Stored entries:

■ ■ ■ ■ ■

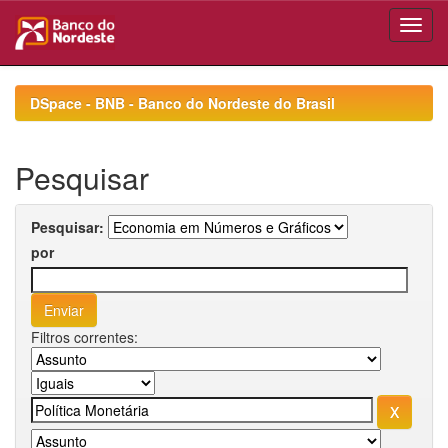
Skip
navigation
DSpace - BNB - Banco do Nordeste do Brasil
Pesquisar
Pesquisar:
por
Filtros correntes:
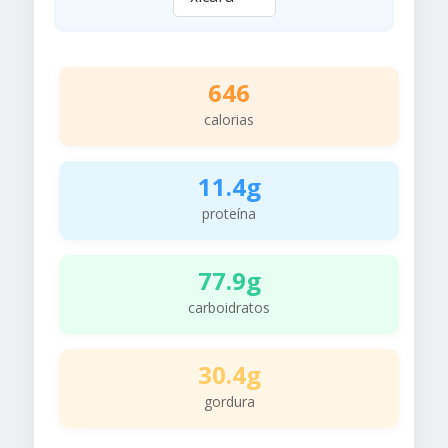
646
calorias
11.4g
proteína
77.9g
carboidratos
30.4g
gordura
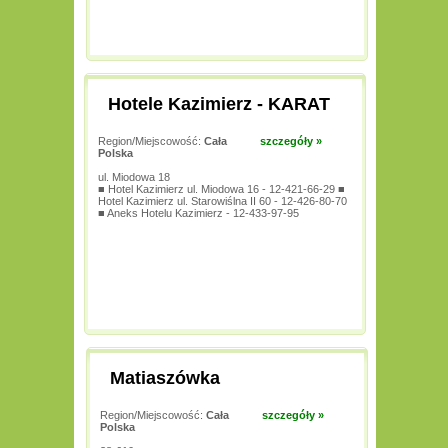
Hotele Kazimierz - KARAT
Region/Miejscowość:
Cała
szczegóły »
Polska
ul. Miodowa 18
■ Hotel Kazimierz ul. Miodowa 16 - 12-421-66-29 ■
Hotel Kazimierz ul. Starowiślna II 60 - 12-426-80-70
■ Aneks Hotelu Kazimierz - 12-433-97-95
Matiaszówka
Region/Miejscowość:
Cała
szczegóły »
Polska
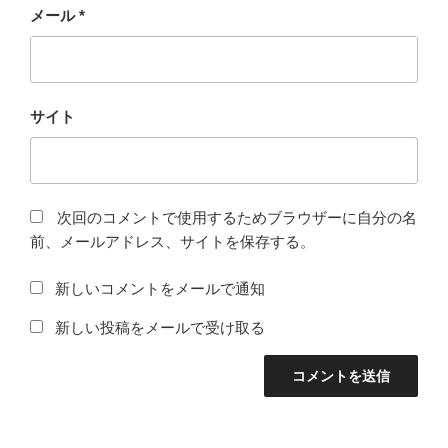
メール
*
サイト
次回のコメントで使用するためブラウザーに自分の名
前、メールアドレス、サイトを保存する。
新しいコメントをメールで通知
新しい投稿をメールで受け取る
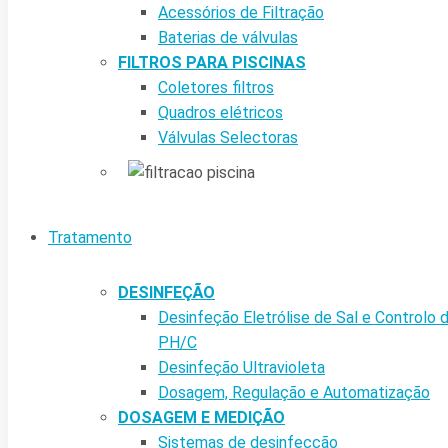
Acessórios de Filtração
Baterias de válvulas
FILTROS PARA PISCINAS
Coletores filtros
Quadros elétricos
Válvulas Selectoras
Tratamento
DESINFEÇÃO
Desinfeção Eletrólise de Sal e Controlo 
PH/C
Desinfeção Ultravioleta
Dosagem, Regulação e Automatização
DOSAGEM E MEDIÇÃO
Sistemas de desinfecção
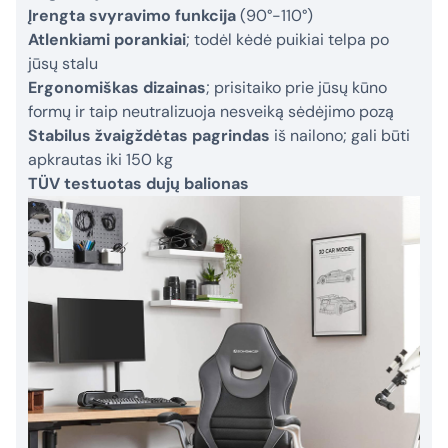
Įrengta svyravimo funkcija
(90°-110°)
Atlenkiami porankiai
; todėl kėdė puikiai telpa po
jūsų stalu
Ergonomiškas dizainas
; prisitaiko prie jūsų kūno
formų ir taip neutralizuoja nesveiką sėdėjimo pozą
Stabilus žvaigždėtas pagrindas
iš nailono; gali būti
apkrautas iki 150 kg
TÜV testuotas dujų balionas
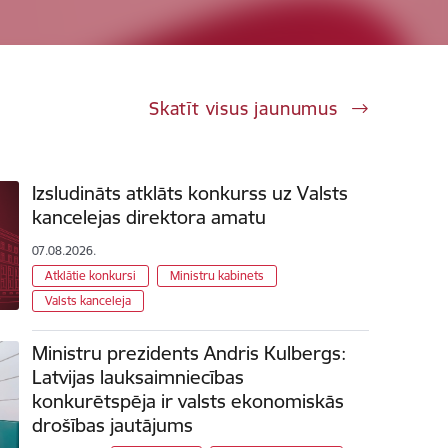
Skatīt visus jaunumus
Izsludināts atklāts konkurss uz Valsts
kancelejas direktora amatu
07.08.2026.
Atklātie konkursi
Ministru kabinets
Valsts kanceleja
Ministru prezidents Andris Kulbergs:
Latvijas lauksaimniecības
konkurētspēja ir valsts ekonomiskās
drošības jautājums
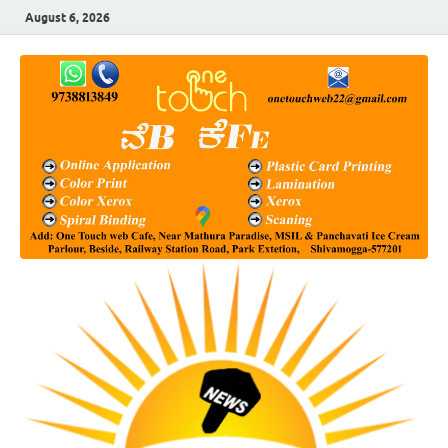
August 6, 2026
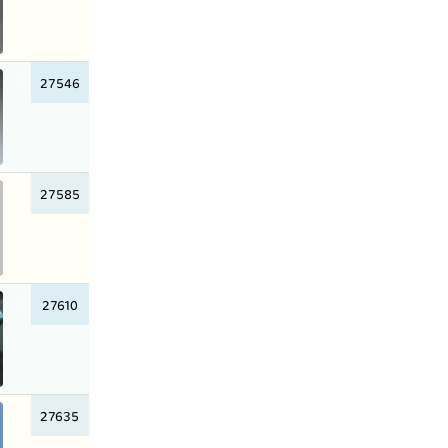
27546
27585
27610
27635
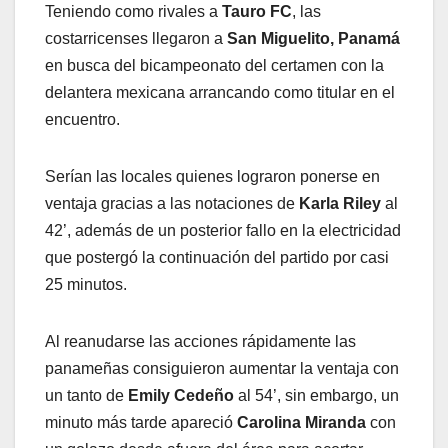
Teniendo como rivales a
Tauro FC
, las
costarricenses llegaron a
San Miguelito, Panamá
en busca del bicampeonato del certamen con la
delantera mexicana arrancando como titular en el
encuentro.
Serían las locales quienes lograron ponerse en
ventaja gracias a las notaciones de
Karla Riley
al
42’, además de un posterior fallo en la electricidad
que postergó la continuación del partido por casi
25 minutos.
Al reanudarse las acciones rápidamente las
panameñas consiguieron aumentar la ventaja con
un tanto de
Emily Cedeño
al 54’, sin embargo, un
minuto más tarde apareció
Carolina Miranda
con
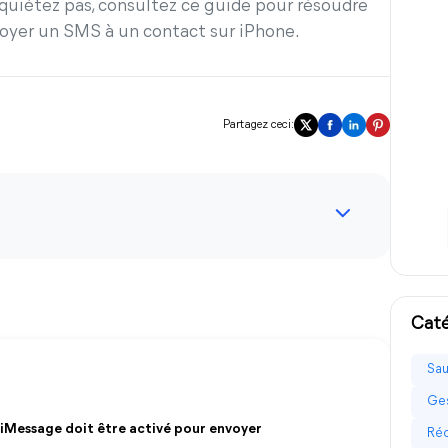
quiétez pas, consultez ce guide pour résoudre
oyer un SMS à un contact sur iPhone.
Partagez ceci:
Caté
Sau
Ges
 iMessage doit être activé pour envoyer
Réc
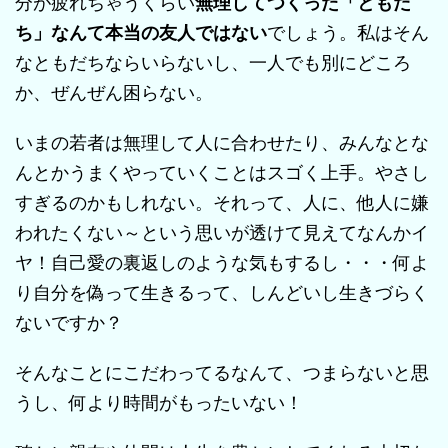
分が疲れちゃうくらい
無理してつくった「ともだ
ち」なんて本当の友人ではない
でしょう。私はそん
なともだちならいらないし、一人でも別にどころ
か、ぜんぜん困らない。
いまの若者は無理して人に合わせたり、みんなとな
んとかうまくやっていくことはスゴく上手。やさし
すぎるのかもしれない。それって、人に、他人に嫌
われたくない～という思いが透けて見えてなんかイ
ヤ！自己愛の裏返しのような気もするし・・・何よ
り自分を偽って生きるって、しんどいし生きづらく
ないですか？
そんなことにこだわってるなんて、つまらないと思
うし、何より時間がもったいない！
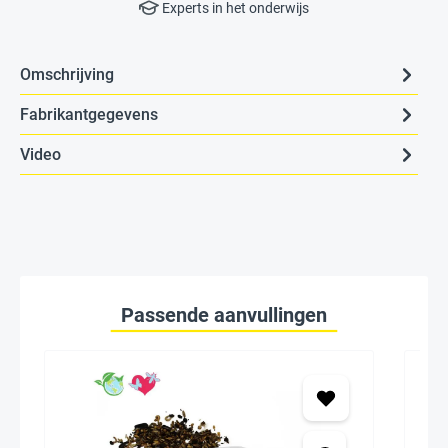
Experts in het onderwijs
Omschrijving
Fabrikantgegevens
Video
Passende aanvullingen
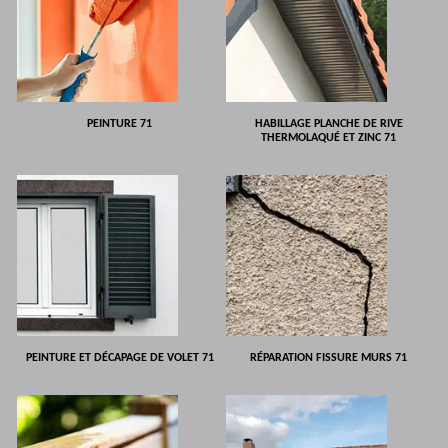
PEINTURE 71
HABILLAGE PLANCHE DE RIVE
THERMOLAQUÉ ET ZINC 71
PEINTURE ET DÉCAPAGE DE VOLET 71
RÉPARATION FISSURE MURS 71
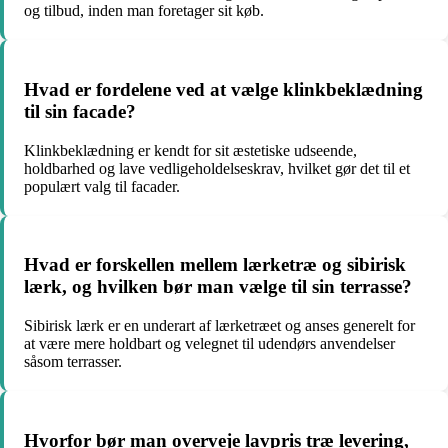
og tilbud, inden man foretager sit køb.
Hvad er fordelene ved at vælge klinkbeklædning
til sin facade?
Klinkbeklædning er kendt for sit æstetiske udseende,
holdbarhed og lave vedligeholdelseskrav, hvilket gør det til et
populært valg til facader.
Hvad er forskellen mellem lærketræ og sibirisk
lærk, og hvilken bør man vælge til sin terrasse?
Sibirisk lærk er en underart af lærketræet og anses generelt for
at være mere holdbart og velegnet til udendørs anvendelser
såsom terrasser.
Hvorfor bør man overveje lavpris træ levering,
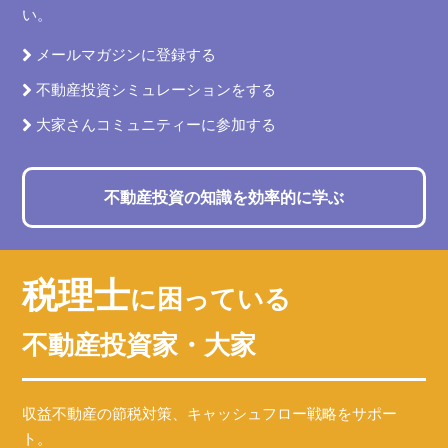
い。
メールマガジンに登録する
不動産投資シミュレーションをする
大家さんコミュニティーに参加する
不動産投資の知識を効率的に学ぶ
税理士
に困っている
不動産投資家・大家
収益不動産の節税対策、キャッシュフロー戦略をサポー
ト。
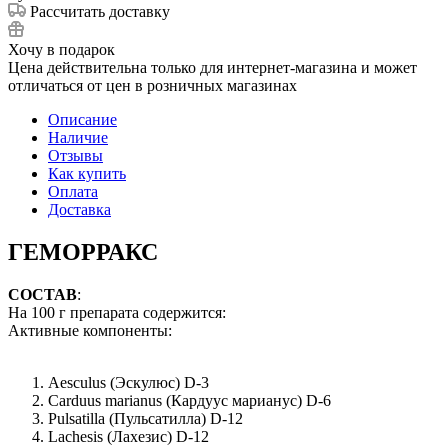
Рассчитать доставку
Хочу в подарок
Цена действительна только для интернет-магазина и может
отличаться от цен в розничных магазинах
Описание
Наличие
Отзывы
Как купить
Оплата
Доставка
ГЕМОРРАКС
СОСТАВ
:
На 100 г препарата содержится:
Активные компоненты:
Aesculus (Эскулюс) D-3
Carduus marianus (Кардуус марианус) D-6
Pulsatilla (Пульсатилла) D-12
Lachesis (Лахезис) D-12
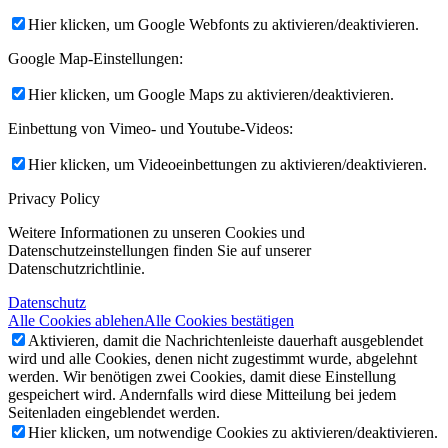
Hier klicken, um Google Webfonts zu aktivieren/deaktivieren.
Google Map-Einstellungen:
Hier klicken, um Google Maps zu aktivieren/deaktivieren.
Einbettung von Vimeo- und Youtube-Videos:
Hier klicken, um Videoeinbettungen zu aktivieren/deaktivieren.
Privacy Policy
Weitere Informationen zu unseren Cookies und
Datenschutzeinstellungen finden Sie auf unserer
Datenschutzrichtlinie.
Datenschutz
Alle Cookies ablehen
Alle Cookies bestätigen
Aktivieren, damit die Nachrichtenleiste dauerhaft ausgeblendet
wird und alle Cookies, denen nicht zugestimmt wurde, abgelehnt
werden. Wir benötigen zwei Cookies, damit diese Einstellung
gespeichert wird. Andernfalls wird diese Mitteilung bei jedem
Seitenladen eingeblendet werden.
Hier klicken, um notwendige Cookies zu aktivieren/deaktivieren.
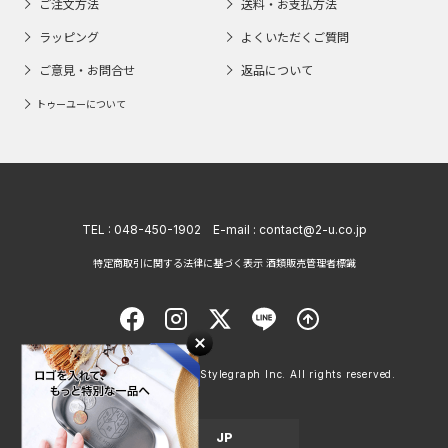
ご注文方法
送料・お支払方法
ラッピング
よくいただくご質問
ご意見・お問合せ
返品について
トゥーユーについて
TEL :
048-450-1902
E-mail :
contact@2-u.co.jp
特定商取引に関する法律に基づく表示 酒類販売管理者標識
Copyright © 1998 - 2026 Stylegraph Inc. All rights reserved.
JP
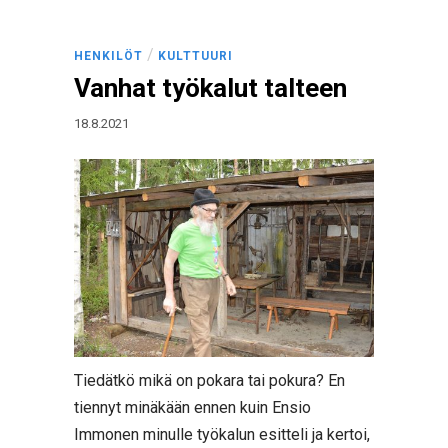
/
HENKILÖT
KULTTUURI
Vanhat työkalut talteen
18.8.2021
Tiedätkö mikä on pokara tai pokura? En
tiennyt minäkään ennen kuin Ensio
Immonen minulle työkalun esitteli ja kertoi,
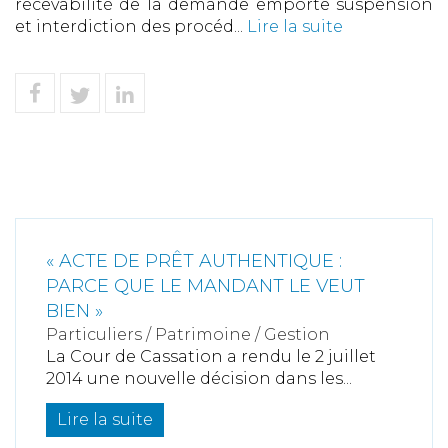
recevabilité de la demande emporte suspension
et interdiction des procéd...
Lire la suite
« ACTE DE PRÊT AUTHENTIQUE :
PARCE QUE LE MANDANT LE VEUT
BIEN »
Particuliers
/
Patrimoine
/
Gestion
La Cour de Cassation a rendu le 2 juillet
2014 une nouvelle décision dans les...
Lire la suite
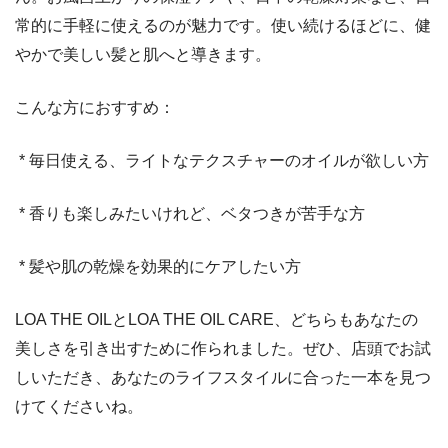
常的に手軽に使えるのが魅力です。使い続けるほどに、健
やかで美しい髪と肌へと導きます。
こんな方におすすめ：
* 毎日使える、ライトなテクスチャーのオイルが欲しい方
* 香りも楽しみたいけれど、ベタつきが苦手な方
* 髪や肌の乾燥を効果的にケアしたい方
LOA THE OILとLOA THE OIL CARE、どちらもあなたの
美しさを引き出すために作られました。ぜひ、店頭でお試
しいただき、あなたのライフスタイルに合った一本を見つ
けてくださいね。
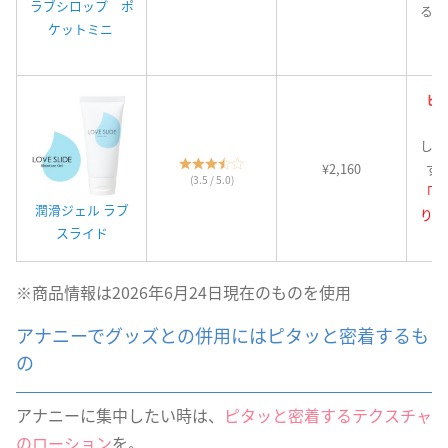
ラブシロップ ポ
る、
ケットミニ
ヒ
しっ
¥2,160
ず
(3.5 / 5.0)
「う
潤滑ジェル ラブ
り」
スライド
※商品情報は2026年6月24日現在のものを使用
アナニーでグッズとの併用にはピタッと密着するも
の
アナニーに集中したい時は、
ピタッと密着するテクスチャ
のローション
を。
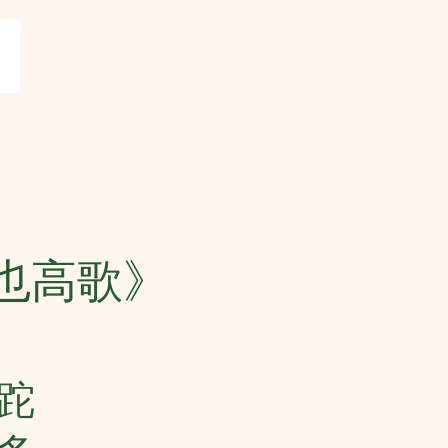
賞
打油詩共賞
More
也高歌》
跎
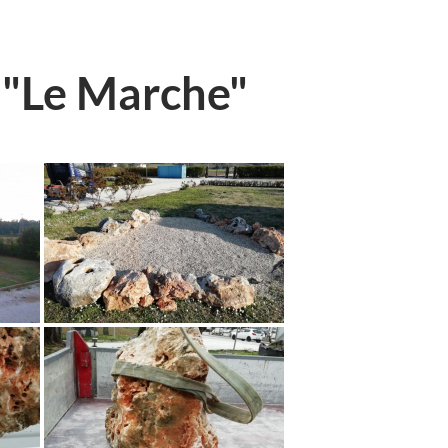
 "Le Marche"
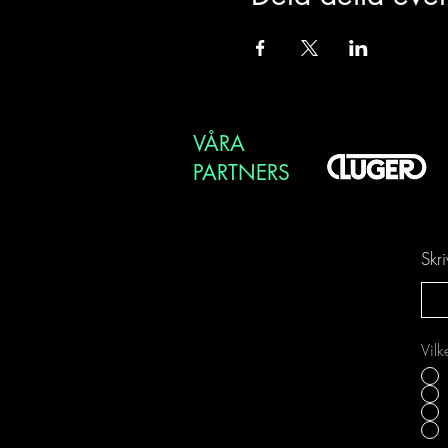
VÅRA
PARTNERS
Skr
Vilk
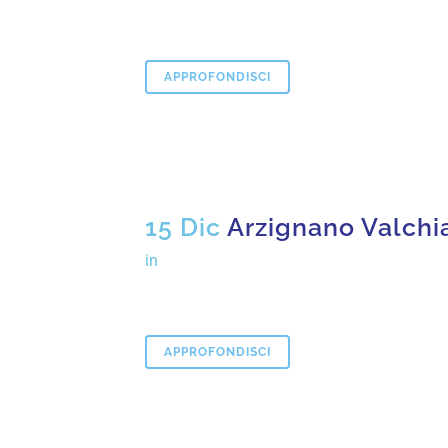
APPROFONDISCI
15 Dic
Arzignano Valch
in
APPROFONDISCI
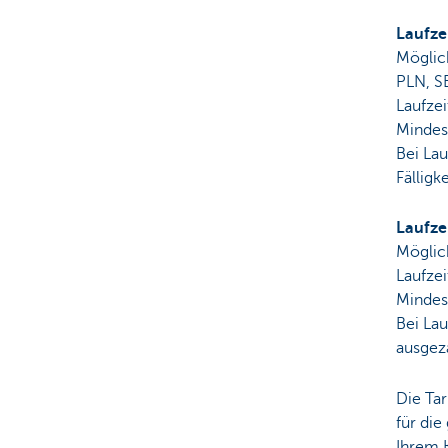
Laufze
Möglic
PLN, S
Laufzei
Mindes
Bei La
Fälligk
Laufze
Möglic
Laufzei
Mindes
Bei Lau
ausgeza
Die Tar
für die
Ihrem K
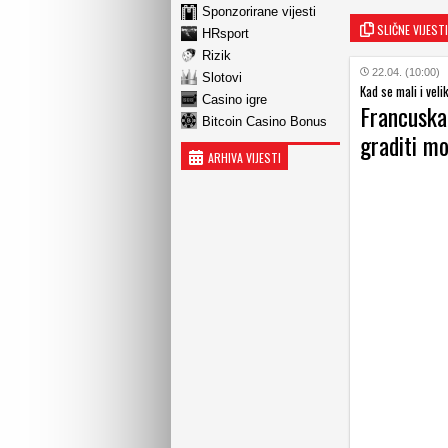
Sponzorirane vijesti
SLIČNE VIJESTI
HRsport
Rizik
22.04. (10:00)
Slotovi
Kad se mali i veli
Casino igre
Francuska
Bitcoin Casino Bonus
graditi m
ARHIVA VIJESTI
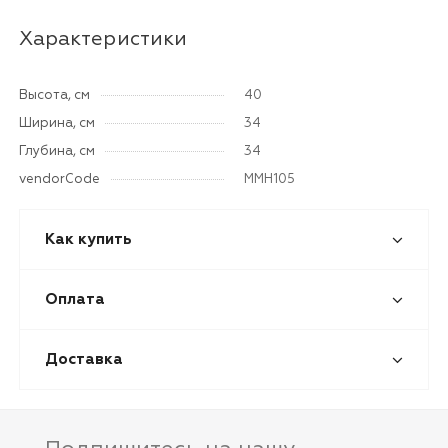
Характеристики
Высота, см
40
Ширина, см
34
Глубина, см
34
vendorCode
MMH105
Как купить
Оплата
Доставка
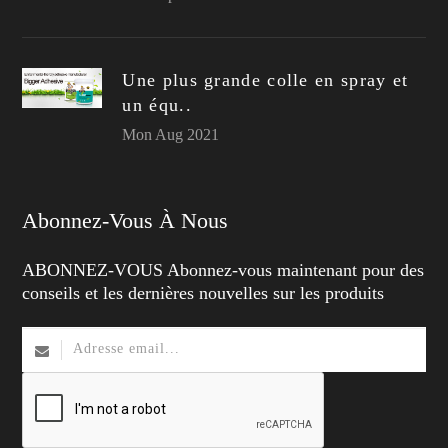
Une plus grande colle en spray et
un équ..
Mon Aug 2021
Abonnez-Vous À Nous
ABONNEZ-VOUS Abonnez-vous maintenant pour des
conseils et les dernières nouvelles sur les produits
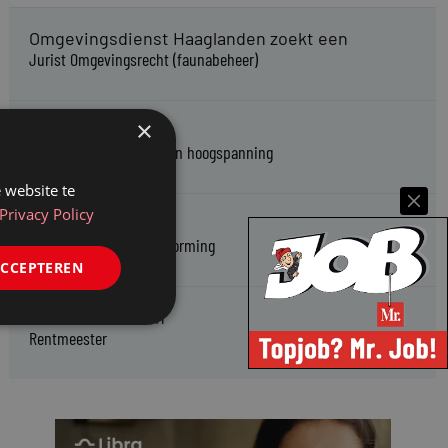
Omgevingsdienst Haaglanden zoekt een
Jurist Omgevingsrecht (faunabeheer)
×
Enexis zoekt een
Rentmeester midden- en hoogspanning
 website te
Privacy Policy
Enexis zoekt een
Jurist ruimtelijke planvorming
ACCEPTEREN
Enexis zoekt een
Rentmeester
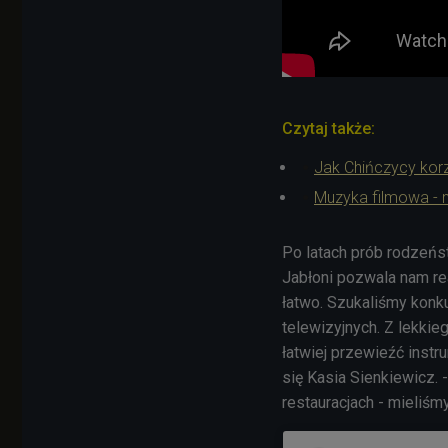
Czytaj także:
Jak Chińczycy korz
Muzyka filmowa - n
Po latach prób rodzeńs
Jabłoni pozwala nam re
łatwo. Szukaliśmy konk
telewizyjnych. Z lekkie
łatwiej przewieźć instr
się Kasia Sienkiewicz.
restauracjach - mieliśmy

■ ■ ■ ■ ■

What the task asks -
Put down exactly the lines of the data above that run from its first line through the line bearing "ul. Miodowa 18", and no pictures.

Result -
Skip
navigation
DSpace - BNB - Banco do Nordeste do Brasil
Pesquisar
Pesquisar:
por
Filtros correntes:
646
calorias
11.4g
proteína
77.9g
carboidratos
30.4g
gordura
Hotele Kazimierz - KARAT
Region/Miejscowość:
Cała
szczegóły »
Polska
ul. Miodowa 18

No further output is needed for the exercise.